Although, its shares do not yet reflect it, from one angle, Toshiba looks unexpectedly crafty. When its crisis, the black hole of its finances arising from the soured US nuclear business, came to life 11 months ago, the company looked low on leverage of anyone that mattered, in particular its banks lenders who were able to dictate terms and the Tokyo Stock Exchange, which wielded the threat of de-listing. When in September Toshiba signed the $18 billion deal that sold its memory business to Bain Capital and others, it calmed the banks and crucially made it somewhat less outrageous, when a couple of weeks later the TSE removed Toshiba from its security under supervision status.

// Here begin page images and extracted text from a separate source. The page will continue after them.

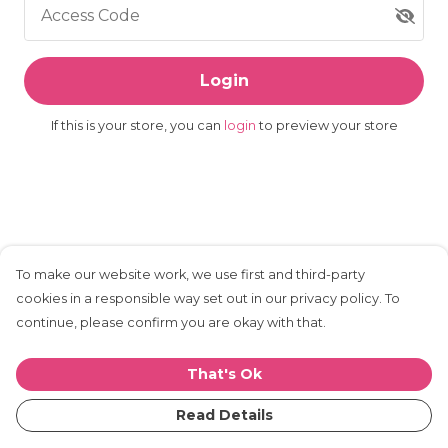
Access Code
Login
If this is your store, you can
login
to preview your store
To make our website work, we use first and third-party
cookies in a responsible way set out in our privacy policy. To
continue, please confirm you are okay with that.
That's Ok
Read Details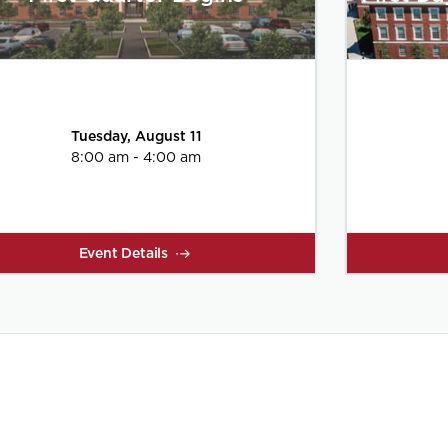
Tuesday, August 11
8:00 am - 4:00 am
Event Details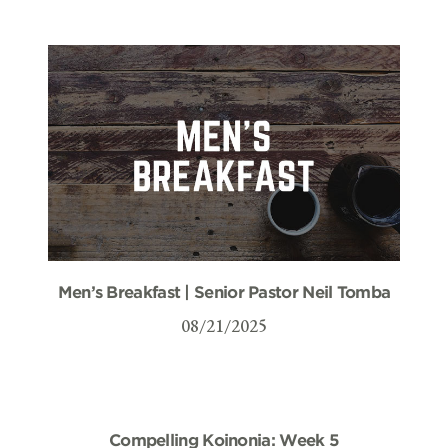
Men’s Breakfast | Senior Pastor Neil Tomba
08/21/2025
Compelling Koinonia: Week 5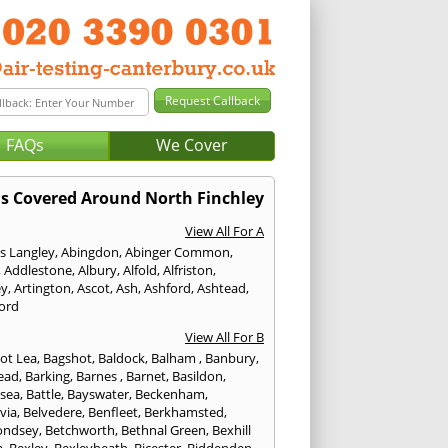
FAQs
We Cover
s Covered Around North Finchley
View All For A
s Langley
,
Abingdon
,
Abinger Common
,
,
Addlestone
,
Albury
,
Alfold
,
Alfriston
,
ey
,
Artington
,
Ascot
,
Ash
,
Ashford
,
Ashtead
,
ford
View All For B
ot Lea
,
Bagshot
,
Baldock
,
Balham
,
Banbury
,
ead
,
Barking
,
Barnes
,
Barnet
,
Basildon
,
rsea
,
Battle
,
Bayswater
,
Beckenham
,
via
,
Belvedere
,
Benfleet
,
Berkhamsted
,
ondsey
,
Betchworth
,
Bethnal Green
,
Bexhill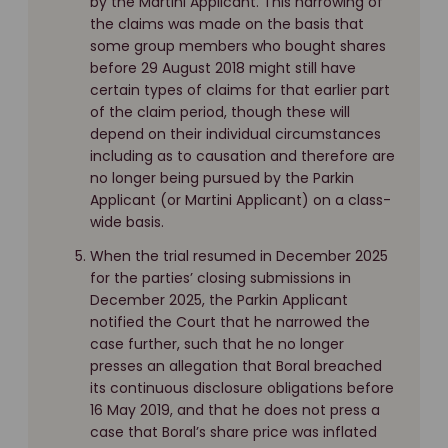
by the Martini Applicant. This narrowing of
the claims was made on the basis that
some group members who bought shares
before 29 August 2018 might still have
certain types of claims for that earlier part
of the claim period, though these will
depend on their individual circumstances
including as to causation and therefore are
no longer being pursued by the Parkin
Applicant (or Martini Applicant) on a class-
wide basis.
When the trial resumed in December 2025
for the parties’ closing submissions in
December 2025, the Parkin Applicant
notified the Court that he narrowed the
case further, such that he no longer
presses an allegation that Boral breached
its continuous disclosure obligations before
16 May 2019, and that he does not press a
case that Boral’s share price was inflated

Many suspected at the time that the TSE, which really does not like the idea of de-listing one of Japan's most famous corporate names, had been itching for the excuse to do the upgrade. And so with its status upgraded, Toshiba has suddenly got creative, hurling together buyers for this epic share sale and theoretically creating a situation where it doesn't actually need to sell its prized chip business at all as its banks once insisted. In fact, if the sale fell through all together, Toshiba's profitability for the next few years would look better than the market currently expects.

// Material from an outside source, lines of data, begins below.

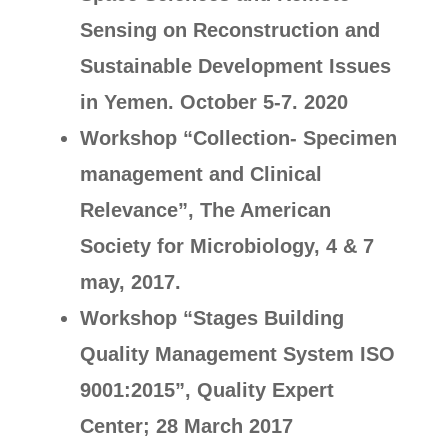
Sensing on Reconstruction and
Sustainable Development Issues
in Yemen. October 5-7. 2020
Workshop “Collection- Specimen
management and Clinical
Relevance”, The American
Society for Microbiology, 4 & 7
may, 2017.
Workshop “Stages Building
Quality Management System ISO
9001:2015”, Quality Expert
Center; 28 March 2017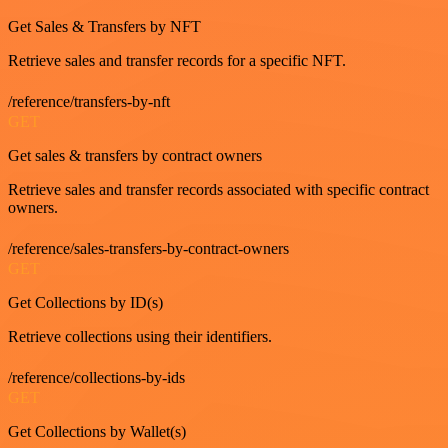
Get Sales & Transfers by NFT
Retrieve sales and transfer records for a specific NFT.
/reference/transfers-by-nft
GET
Get sales & transfers by contract owners
Retrieve sales and transfer records associated with specific contract
owners.
/reference/sales-transfers-by-contract-owners
GET
Get Collections by ID(s)
Retrieve collections using their identifiers.
/reference/collections-by-ids
GET
Get Collections by Wallet(s)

In another demonstration of restored mojo, Toshiba will likely apply for a quick return to the TSE first section, where upon passive funds would automatically buy about 15% of the float. But that may be the blunder. According to one analysis, once the share sale is done and the various passive money has done its thing, about 50% of Toshiba's voting shares will be in the hands of the kind of investors that have repeatedly demonstrated their demand for better governance and their taste for a fight. Toshiba management, which thought it was buying itself wiggle room with its banks, may in fact have just won the shareholder register of Japan Inc's worst nightmares.